**MATERIAL FOR THE TASK**
⁂
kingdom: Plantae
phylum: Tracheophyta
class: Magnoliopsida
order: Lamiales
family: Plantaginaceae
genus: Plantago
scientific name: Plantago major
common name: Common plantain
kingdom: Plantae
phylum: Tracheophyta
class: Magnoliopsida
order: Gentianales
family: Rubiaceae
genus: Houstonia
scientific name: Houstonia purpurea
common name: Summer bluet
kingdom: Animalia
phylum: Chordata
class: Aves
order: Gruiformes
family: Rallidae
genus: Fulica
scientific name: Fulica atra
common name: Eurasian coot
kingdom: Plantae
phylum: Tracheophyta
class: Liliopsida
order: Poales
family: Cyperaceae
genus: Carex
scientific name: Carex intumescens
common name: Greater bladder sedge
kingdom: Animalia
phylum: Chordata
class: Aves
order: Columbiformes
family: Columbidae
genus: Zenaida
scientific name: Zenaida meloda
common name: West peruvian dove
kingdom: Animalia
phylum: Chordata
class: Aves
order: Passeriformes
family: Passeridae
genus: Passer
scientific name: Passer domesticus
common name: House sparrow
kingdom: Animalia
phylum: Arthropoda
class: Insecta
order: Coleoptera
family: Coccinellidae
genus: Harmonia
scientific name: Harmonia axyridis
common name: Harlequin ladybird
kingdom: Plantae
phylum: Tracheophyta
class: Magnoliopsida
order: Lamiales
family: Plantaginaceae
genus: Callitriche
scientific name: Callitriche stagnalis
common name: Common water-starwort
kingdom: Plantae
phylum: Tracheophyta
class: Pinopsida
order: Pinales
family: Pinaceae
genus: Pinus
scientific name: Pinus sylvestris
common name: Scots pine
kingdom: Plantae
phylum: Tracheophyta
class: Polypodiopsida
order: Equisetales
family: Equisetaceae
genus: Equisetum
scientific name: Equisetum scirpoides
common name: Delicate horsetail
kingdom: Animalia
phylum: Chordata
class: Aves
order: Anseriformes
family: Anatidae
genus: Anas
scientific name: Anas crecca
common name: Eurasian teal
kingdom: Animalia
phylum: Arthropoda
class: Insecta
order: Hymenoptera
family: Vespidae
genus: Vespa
⁂
**AIM OF THE TASK**
Rewrite the lines above, putting "vernacular name" wherever "common name" appears and leaving everything else unchanged.

**TASK RESULT**
kingdom: Plantae
phylum: Tracheophyta
class: Magnoliopsida
order: Lamiales
family: Plantaginaceae
genus: Plantago
scientific name: Plantago major
vernacular name: Common plantain
kingdom: Plantae
phylum: Tracheophyta
class: Magnoliopsida
order: Gentianales
family: Rubiaceae
genus: Houstonia
scientific name: Houstonia purpurea
vernacular name: Summer bluet
kingdom: Animalia
phylum: Chordata
class: Aves
order: Gruiformes
family: Rallidae
genus: Fulica
scientific name: Fulica atra
vernacular name: Eurasian coot
kingdom: Plantae
phylum: Tracheophyta
class: Liliopsida
order: Poales
family: Cyperaceae
genus: Carex
scientific name: Carex intumescens
vernacular name: Greater bladder sedge
kingdom: Animalia
phylum: Chordata
class: Aves
order: Columbiformes
family: Columbidae
genus: Zenaida
scientific name: Zenaida meloda
vernacular name: West peruvian dove
kingdom: Animalia
phylum: Chordata
class: Aves
order: Passeriformes
family: Passeridae
genus: Passer
scientific name: Passer domesticus
vernacular name: House sparrow
kingdom: Animalia
phylum: Arthropoda
class: Insecta
order: Coleoptera
family: Coccinellidae
genus: Harmonia
scientific name: Harmonia axyridis
vernacular name: Harlequin ladybird
kingdom: Plantae
phylum: Tracheophyta
class: Magnoliopsida
order: Lamiales
family: Plantaginaceae
genus: Callitriche
scientific name: Callitriche stagnalis
vernacular name: Common water-starwort
kingdom: Plantae
phylum: Tracheophyta
class: Pinopsida
order: Pinales
family: Pinaceae
genus: Pinus
scientific name: Pinus sylvestris
vernacular name: Scots pine
kingdom: Plantae
phylum: Tracheophyta
class: Polypodiopsida
order: Equisetales
family: Equisetaceae
genus: Equisetum
scientific name: Equisetum scirpoides
vernacular name: Delicate horsetail
kingdom: Animalia
phylum: Chordata
class: Aves
order: Anseriformes
family: Anatidae
genus: Anas
scientific name: Anas crecca
vernacular name: Eurasian teal
kingdom: Animalia
phylum: Arthropoda
class: Insecta
order: Hymenoptera
family: Vespidae
genus: Vespa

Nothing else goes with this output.